## [Task goal]
Copy all of the records below, substituting "Варшавское шоссе" for every occurrence of "Каширское шоссе" and leaving everything else unchanged.

## [Material shown]
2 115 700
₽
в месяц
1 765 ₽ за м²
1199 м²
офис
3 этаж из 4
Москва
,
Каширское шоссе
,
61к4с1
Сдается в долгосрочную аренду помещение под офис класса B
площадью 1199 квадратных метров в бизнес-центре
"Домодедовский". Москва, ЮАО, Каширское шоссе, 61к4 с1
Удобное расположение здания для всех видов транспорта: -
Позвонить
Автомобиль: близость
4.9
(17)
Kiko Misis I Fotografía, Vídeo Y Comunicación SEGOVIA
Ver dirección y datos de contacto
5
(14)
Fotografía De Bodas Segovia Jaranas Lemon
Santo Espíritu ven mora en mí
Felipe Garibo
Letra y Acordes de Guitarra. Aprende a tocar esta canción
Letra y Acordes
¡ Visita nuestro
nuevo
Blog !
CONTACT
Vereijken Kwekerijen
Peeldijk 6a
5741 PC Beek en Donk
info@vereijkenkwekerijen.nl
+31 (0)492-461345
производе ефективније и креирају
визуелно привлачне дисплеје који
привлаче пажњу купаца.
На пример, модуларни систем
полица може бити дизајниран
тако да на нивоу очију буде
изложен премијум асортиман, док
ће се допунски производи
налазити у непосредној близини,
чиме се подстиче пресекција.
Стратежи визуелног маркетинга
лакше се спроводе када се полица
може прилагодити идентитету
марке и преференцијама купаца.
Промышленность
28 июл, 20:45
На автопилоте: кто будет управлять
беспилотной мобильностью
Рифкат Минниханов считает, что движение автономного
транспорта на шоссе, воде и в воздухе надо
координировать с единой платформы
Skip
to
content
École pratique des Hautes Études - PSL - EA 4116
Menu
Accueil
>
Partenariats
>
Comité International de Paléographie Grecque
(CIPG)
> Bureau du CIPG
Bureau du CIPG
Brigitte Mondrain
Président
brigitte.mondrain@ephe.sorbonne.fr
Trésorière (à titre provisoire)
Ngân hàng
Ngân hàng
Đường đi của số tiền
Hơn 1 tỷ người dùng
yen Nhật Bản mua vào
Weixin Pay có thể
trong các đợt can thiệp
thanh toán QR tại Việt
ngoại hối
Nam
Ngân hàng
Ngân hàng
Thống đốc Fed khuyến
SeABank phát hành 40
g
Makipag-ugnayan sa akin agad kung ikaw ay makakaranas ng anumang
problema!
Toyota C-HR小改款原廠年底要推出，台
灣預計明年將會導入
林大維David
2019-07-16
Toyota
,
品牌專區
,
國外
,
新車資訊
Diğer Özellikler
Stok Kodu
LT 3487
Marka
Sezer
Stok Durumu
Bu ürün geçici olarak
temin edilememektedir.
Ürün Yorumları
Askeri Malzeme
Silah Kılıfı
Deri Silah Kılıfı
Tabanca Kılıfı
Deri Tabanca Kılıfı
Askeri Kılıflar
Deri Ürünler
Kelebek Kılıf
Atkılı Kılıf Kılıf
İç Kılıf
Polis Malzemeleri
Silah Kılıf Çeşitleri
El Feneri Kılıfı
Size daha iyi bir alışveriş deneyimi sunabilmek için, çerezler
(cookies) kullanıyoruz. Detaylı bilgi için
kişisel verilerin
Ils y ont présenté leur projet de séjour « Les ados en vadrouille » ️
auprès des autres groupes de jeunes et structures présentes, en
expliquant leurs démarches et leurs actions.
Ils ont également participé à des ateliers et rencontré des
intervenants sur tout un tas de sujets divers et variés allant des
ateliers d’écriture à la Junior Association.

## [Your response]
2 115 700
₽
в месяц
1 765 ₽ за м²
1199 м²
офис
3 этаж из 4
Москва
,
Варшавское шоссе
,
61к4с1
Сдается в долгосрочную аренду помещение под офис класса B
площадью 1199 квадратных метров в бизнес-центре
"Домодедовский". Москва, ЮАО, Варшавское шоссе, 61к4 с1
Удобное расположение здания для всех видов транспорта: -
Позвонить
Автомобиль: близость
4.9
(17)
Kiko Misis I Fotografía, Vídeo Y Comunicación SEGOVIA
Ver dirección y datos de contacto
5
(14)
Fotografía De Bodas Segovia Jaranas Lemon
Santo Espíritu ven mora en mí
Felipe Garibo
Letra y Acordes de Guitarra. Aprende a tocar esta canción
Letra y Acordes
¡ Visita nuestro
nuevo
Blog !
CONTACT
Vereijken Kwekerijen
Peeldijk 6a
5741 PC Beek en Donk
info@vereijkenkwekerijen.nl
+31 (0)492-461345
производе ефективније и креирају
визуелно привлачне дисплеје који
привлаче пажњу купаца.
На пример, модуларни систем
полица може бити дизајниран
тако да на нивоу очију буде
изложен премијум асортиман, док
ће се допунски производи
налазити у непосредној близини,
чиме се подстиче пресекција.
Стратежи визуелног маркетинга
лакше се спроводе када се полица
може прилагодити идентитету
марке и преференцијама купаца.
Промышленность
28 июл, 20:45
На автопилоте: кто будет управлять
беспилотной мобильностью
Рифкат Минниханов считает, что движение автономного
транспорта на шоссе, воде и в воздухе надо
координировать с единой платформы
Skip
to
content
École pratique des Hautes Études - PSL - EA 4116
Menu
Accueil
>
Partenariats
>
Comité International de Paléographie Grecque
(CIPG)
> Bureau du CIPG
Bureau du CIPG
Brigitte Mondrain
Président
brigitte.mondrain@ephe.sorbonne.fr
Trésorière (à titre provisoire)
Ngân hàng
Ngân hàng
Đường đi của số tiền
Hơn 1 tỷ người dùng
yen Nhật Bản mua vào
Weixin Pay có thể
trong các đợt can thiệp
thanh toán QR tại Việt
ngoại hối
Nam
Ngân hàng
Ngân hàng
Thống đốc Fed khuyến
SeABank phát hành 40
g
Makipag-ugnayan sa akin agad kung ikaw ay makakaranas ng anumang
problema!
Toyota C-HR小改款原廠年底要推出，台
灣預計明年將會導入
林大維David
2019-07-16
Toyota
,
品牌專區
,
國外
,
新車資訊
Diğer Özellikler
Stok Kodu
LT 3487
Marka
Sezer
Stok Durumu
Bu ürün geçici olarak
temin edilememektedir.
Ürün Yorumları
Askeri Malzeme
Silah Kılıfı
Deri Silah Kılıfı
Tabanca Kılıfı
Deri Tabanca Kılıfı
Askeri Kılıflar
Deri Ürünler
Kelebek Kılıf
Atkılı Kılıf Kılıf
İç Kılıf
Polis Malzemeleri
Silah Kılıf Çeşitleri
El Feneri Kılıfı
Size daha iyi bir alışveriş deneyimi sunabilmek için, çerezler
(cookies) kullanıyoruz. Detaylı bilgi için
kişisel verilerin
Ils y ont présenté leur projet de séjour « Les ados en vadrouille » ️
auprès des autres groupes de jeunes et structures présentes, en
expliquant leurs démarches et leurs actions.
Ils ont également participé à des ateliers et rencontré des
intervenants sur tout un tas de sujets divers et variés allant des
ateliers d’écriture à la Junior Association.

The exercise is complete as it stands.